STUDY TEXT:
********************

/2 100g to the first person to find me, open trade, and hit trade if I put in 100g and hit trade
I put that up in response to someone begging for 50g. Someone found me pretty quickly, opened trade, and then we had a brief exchange of tells with him insisting that he'd won. He did eventually understand how he hadn't won.
Meanwhile the gold beggar had invited me to a group, but I guess he had taken a flight out to the Barrens. So he had a long flight back and I got bored and switched characters.
Why do people not take the time to read and understand what others say? At the very least they should have noticed that I said more than "100g to whoever opens trade" and found that odd. Maybe I was just in a trolling mood. Earlier I'd argued with a ret paladin about stacking int gems in response to him saying that the ret t10 bonus (40% chance on hit to reset divine storm cooldown) causes mana problems. He claimed he was not a whiner but got mad when we (trade chat) offered solutions.

********************

WORK REQUEST A:
In the trade chat post, where had the gold beggar taken a flight to?
WORK REQUEST B:
Repeat the trade chat post word for word, from "Meanwhile the gold" up to and including "chat) offered solutions.".
WORK REQUEST C:
Say whether each statement agrees with the trade chat post. Answer yes or no, and quote the words from the post that decide it.
(i) The person who opened trade eventually understood that he had not won.
(ii) The gold beggar had been begging for 100g.
(iii) The ret paladin admitted that he was a whiner.

********************

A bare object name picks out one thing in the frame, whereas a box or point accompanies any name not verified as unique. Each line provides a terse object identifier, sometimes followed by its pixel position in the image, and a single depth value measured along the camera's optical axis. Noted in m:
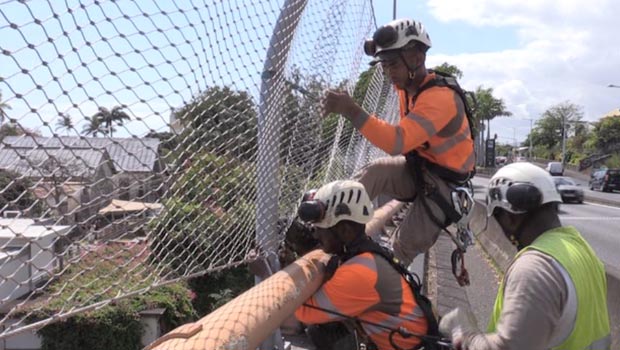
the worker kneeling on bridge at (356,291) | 2.88
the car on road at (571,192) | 27.92
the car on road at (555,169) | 39.17
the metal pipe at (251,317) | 1.83
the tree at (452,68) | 33.21
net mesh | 1.79
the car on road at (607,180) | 38.28
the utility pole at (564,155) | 70.49
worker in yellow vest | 2.20
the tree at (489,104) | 57.56
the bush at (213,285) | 20.69
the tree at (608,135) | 68.62
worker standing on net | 3.21
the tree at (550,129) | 102.44
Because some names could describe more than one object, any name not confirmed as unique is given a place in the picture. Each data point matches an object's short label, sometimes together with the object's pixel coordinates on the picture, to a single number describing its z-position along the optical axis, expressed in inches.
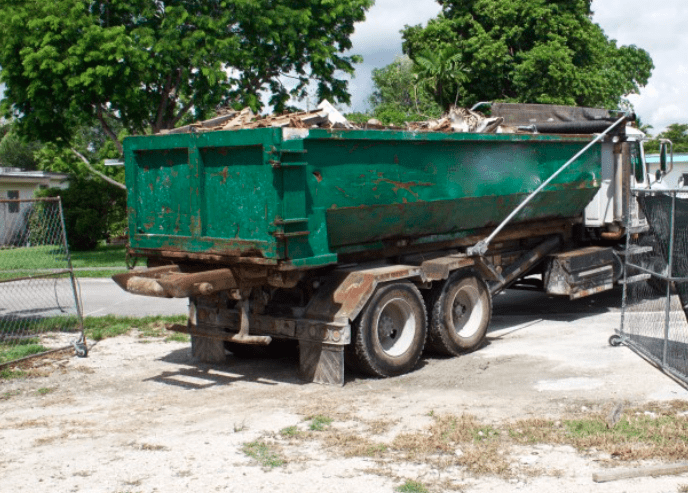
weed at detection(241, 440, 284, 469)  239.8
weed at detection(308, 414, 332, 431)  274.5
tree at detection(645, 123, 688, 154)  2859.3
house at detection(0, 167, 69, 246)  1607.3
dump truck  315.3
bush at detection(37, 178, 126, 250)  1195.9
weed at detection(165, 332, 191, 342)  439.3
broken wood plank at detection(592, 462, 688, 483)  219.1
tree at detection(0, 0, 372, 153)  850.1
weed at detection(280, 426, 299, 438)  267.4
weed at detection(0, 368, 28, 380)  368.2
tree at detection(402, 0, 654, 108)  1342.3
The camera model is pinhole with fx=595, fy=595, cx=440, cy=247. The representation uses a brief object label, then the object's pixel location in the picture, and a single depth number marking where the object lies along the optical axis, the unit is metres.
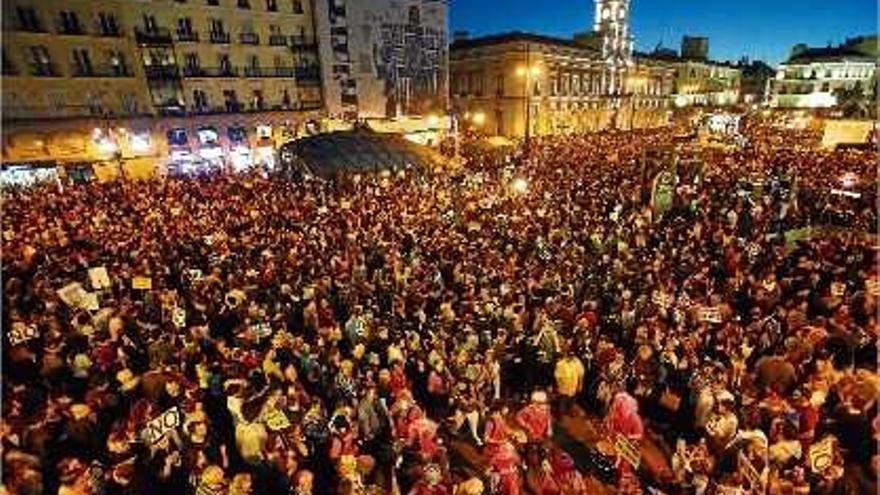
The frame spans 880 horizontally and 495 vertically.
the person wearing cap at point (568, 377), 9.49
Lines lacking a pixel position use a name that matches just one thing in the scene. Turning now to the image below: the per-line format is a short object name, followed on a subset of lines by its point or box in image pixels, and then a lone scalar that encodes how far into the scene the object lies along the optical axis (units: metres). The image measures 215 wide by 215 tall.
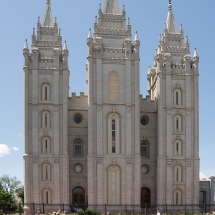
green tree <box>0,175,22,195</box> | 86.94
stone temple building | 42.38
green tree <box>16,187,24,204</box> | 73.00
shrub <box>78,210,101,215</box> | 33.97
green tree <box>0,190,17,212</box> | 61.37
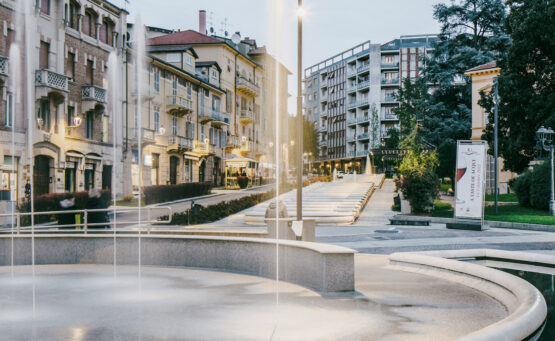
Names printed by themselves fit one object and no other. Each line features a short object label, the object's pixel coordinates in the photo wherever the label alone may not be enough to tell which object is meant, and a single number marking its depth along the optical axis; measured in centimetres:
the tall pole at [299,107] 1341
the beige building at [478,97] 4303
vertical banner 1959
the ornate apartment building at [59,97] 2897
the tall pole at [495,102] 2493
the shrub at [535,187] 2612
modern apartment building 9206
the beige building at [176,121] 4294
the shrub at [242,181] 5172
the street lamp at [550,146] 2433
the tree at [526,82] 2877
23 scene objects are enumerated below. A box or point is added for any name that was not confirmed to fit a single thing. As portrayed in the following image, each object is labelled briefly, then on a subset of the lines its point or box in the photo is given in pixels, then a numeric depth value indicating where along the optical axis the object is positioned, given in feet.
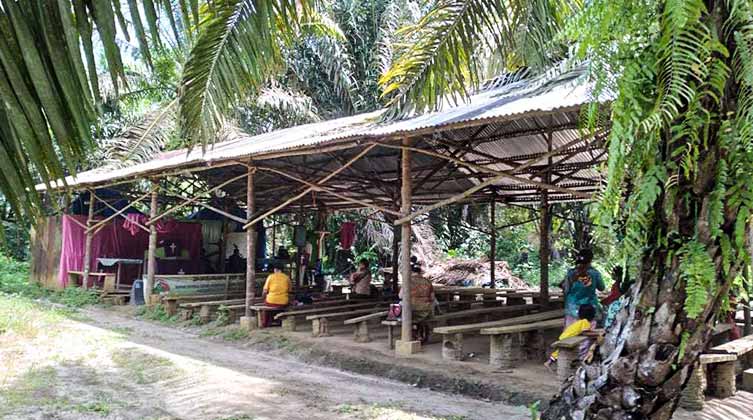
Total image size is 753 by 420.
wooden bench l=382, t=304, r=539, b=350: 28.27
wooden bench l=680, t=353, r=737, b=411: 18.74
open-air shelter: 24.36
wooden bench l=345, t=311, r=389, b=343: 29.58
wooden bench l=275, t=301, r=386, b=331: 33.17
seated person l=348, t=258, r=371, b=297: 41.06
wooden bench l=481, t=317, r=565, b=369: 24.06
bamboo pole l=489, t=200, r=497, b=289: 45.42
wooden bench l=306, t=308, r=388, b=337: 31.48
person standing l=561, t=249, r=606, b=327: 23.67
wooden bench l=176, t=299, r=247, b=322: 37.88
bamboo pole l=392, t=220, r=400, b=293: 45.24
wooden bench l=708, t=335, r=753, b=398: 20.10
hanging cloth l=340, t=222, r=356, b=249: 52.85
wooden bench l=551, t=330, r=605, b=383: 20.72
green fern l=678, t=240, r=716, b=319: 7.64
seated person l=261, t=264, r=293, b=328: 34.55
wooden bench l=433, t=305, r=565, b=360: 25.13
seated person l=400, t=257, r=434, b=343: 29.19
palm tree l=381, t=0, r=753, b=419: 7.77
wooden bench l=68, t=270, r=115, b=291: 48.85
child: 21.66
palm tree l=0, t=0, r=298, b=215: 4.96
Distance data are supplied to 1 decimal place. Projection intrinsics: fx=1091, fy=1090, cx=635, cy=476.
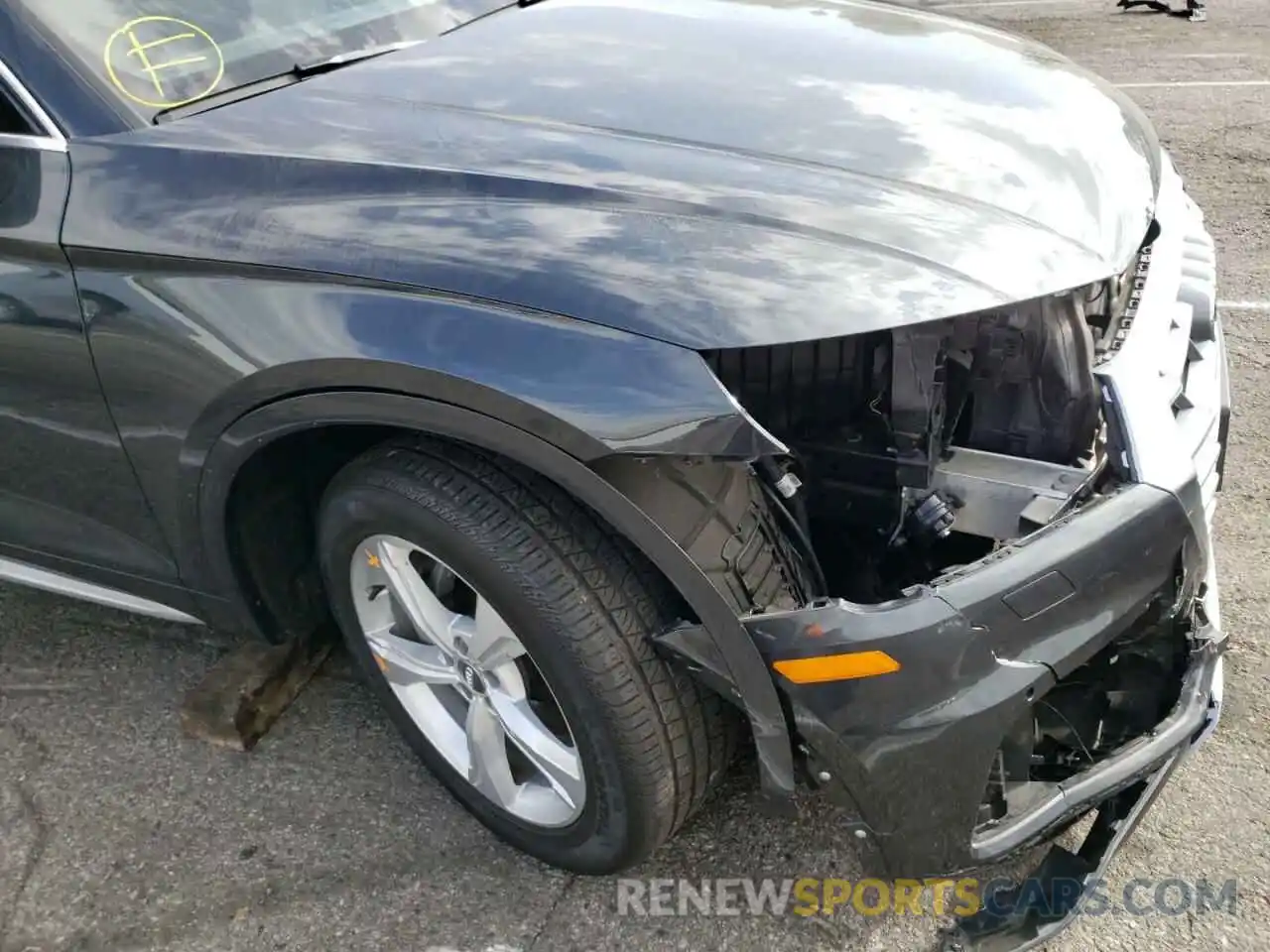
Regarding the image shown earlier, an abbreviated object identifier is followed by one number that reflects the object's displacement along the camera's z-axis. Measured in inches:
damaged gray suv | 64.6
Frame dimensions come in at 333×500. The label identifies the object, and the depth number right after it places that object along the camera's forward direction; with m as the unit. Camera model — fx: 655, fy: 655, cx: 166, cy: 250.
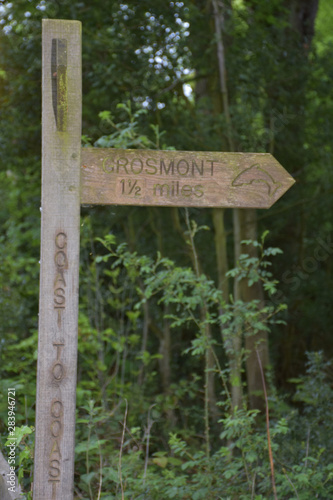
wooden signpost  2.82
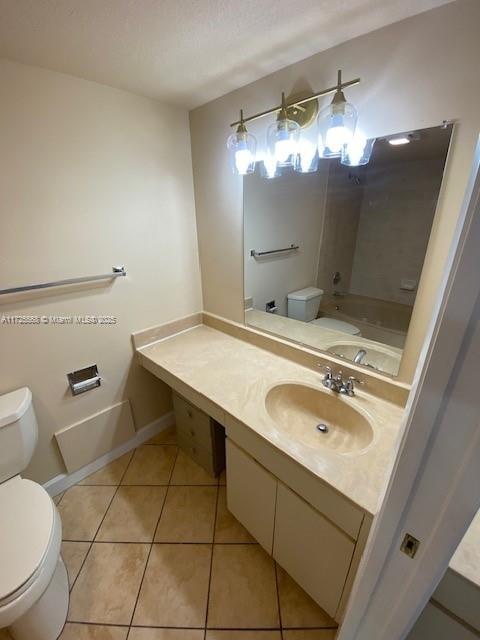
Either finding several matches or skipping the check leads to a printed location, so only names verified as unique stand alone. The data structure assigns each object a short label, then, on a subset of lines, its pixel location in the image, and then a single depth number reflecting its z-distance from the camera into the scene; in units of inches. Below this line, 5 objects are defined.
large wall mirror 39.0
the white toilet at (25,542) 34.6
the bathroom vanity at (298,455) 33.6
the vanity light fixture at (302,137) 38.5
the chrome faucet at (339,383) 46.9
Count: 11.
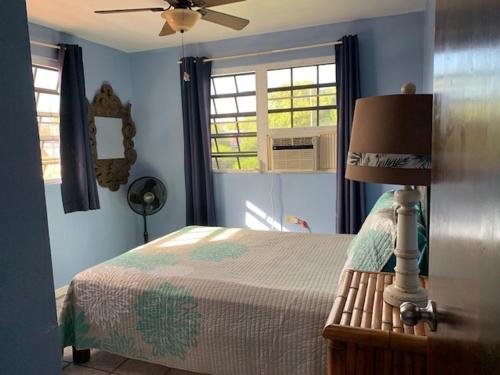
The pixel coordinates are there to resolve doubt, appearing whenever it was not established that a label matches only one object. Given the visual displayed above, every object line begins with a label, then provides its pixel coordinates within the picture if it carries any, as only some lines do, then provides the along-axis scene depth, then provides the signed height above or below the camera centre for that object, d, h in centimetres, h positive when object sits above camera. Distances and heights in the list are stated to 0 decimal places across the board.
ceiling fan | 227 +91
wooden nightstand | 107 -59
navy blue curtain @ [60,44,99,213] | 342 +20
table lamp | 110 -4
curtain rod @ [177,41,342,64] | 352 +99
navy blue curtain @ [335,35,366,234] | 341 +15
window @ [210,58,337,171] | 370 +43
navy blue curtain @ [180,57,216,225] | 396 +10
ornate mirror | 386 +18
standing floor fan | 401 -47
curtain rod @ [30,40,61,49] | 319 +100
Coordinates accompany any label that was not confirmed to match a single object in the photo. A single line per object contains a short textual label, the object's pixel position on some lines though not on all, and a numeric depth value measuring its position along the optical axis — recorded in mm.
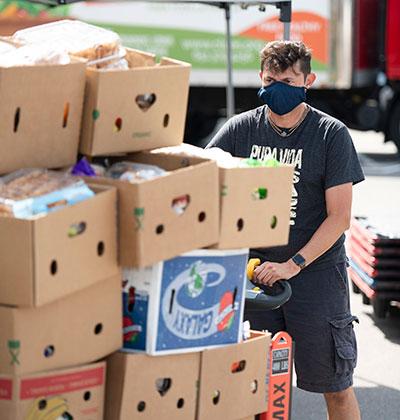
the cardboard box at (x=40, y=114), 7177
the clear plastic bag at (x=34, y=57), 7368
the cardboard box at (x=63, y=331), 6968
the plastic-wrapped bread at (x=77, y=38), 7756
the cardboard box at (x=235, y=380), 7837
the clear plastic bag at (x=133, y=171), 7327
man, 9186
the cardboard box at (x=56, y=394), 7027
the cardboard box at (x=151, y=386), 7481
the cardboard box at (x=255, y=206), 7668
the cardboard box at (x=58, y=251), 6712
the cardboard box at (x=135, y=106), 7474
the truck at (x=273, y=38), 30526
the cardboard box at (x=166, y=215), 7107
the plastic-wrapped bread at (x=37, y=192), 6869
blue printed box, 7492
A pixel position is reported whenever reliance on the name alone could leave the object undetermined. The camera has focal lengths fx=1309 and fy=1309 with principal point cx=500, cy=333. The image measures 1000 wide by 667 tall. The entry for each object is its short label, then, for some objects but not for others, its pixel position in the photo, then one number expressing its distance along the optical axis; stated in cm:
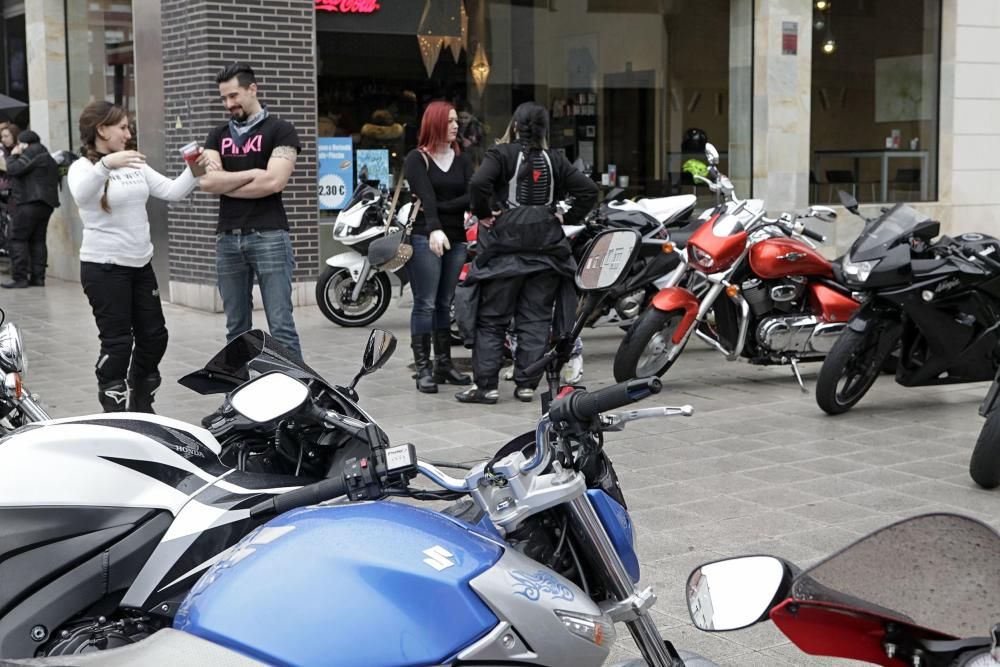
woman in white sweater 667
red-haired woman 845
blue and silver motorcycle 185
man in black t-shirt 734
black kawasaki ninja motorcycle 730
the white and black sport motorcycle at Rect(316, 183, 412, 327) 1107
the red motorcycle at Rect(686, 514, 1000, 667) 163
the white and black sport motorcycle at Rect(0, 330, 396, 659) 281
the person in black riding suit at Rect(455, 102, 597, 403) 780
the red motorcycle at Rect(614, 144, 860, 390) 831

********************

EXERCISE OUTPUT A:
The Barrens.

EXERCISE OUTPUT B:
Meanwhile the gold beggar had invited me to a group, but I guess he had taken a flight out to the Barrens. So he had a long flight back and I got bored and switched characters.
Why do people not take the time to read and understand what others say? At the very least they should have noticed that I said more than "100g to whoever opens trade" and found that odd. Maybe I was just in a trolling mood. Earlier I'd argued with a ret paladin about stacking int gems in response to him saying that the ret t10 bonus (40% chance on hit to reset divine storm cooldown) causes mana problems. He claimed he was not a whiner but got mad when we (trade chat) offered solutions.

EXERCISE OUTPUT C:
(i) Yes: "He did eventually understand how he hadn't won."
(ii) No: "in response to someone begging for 50g"
(iii) No: "He claimed he was not a whiner"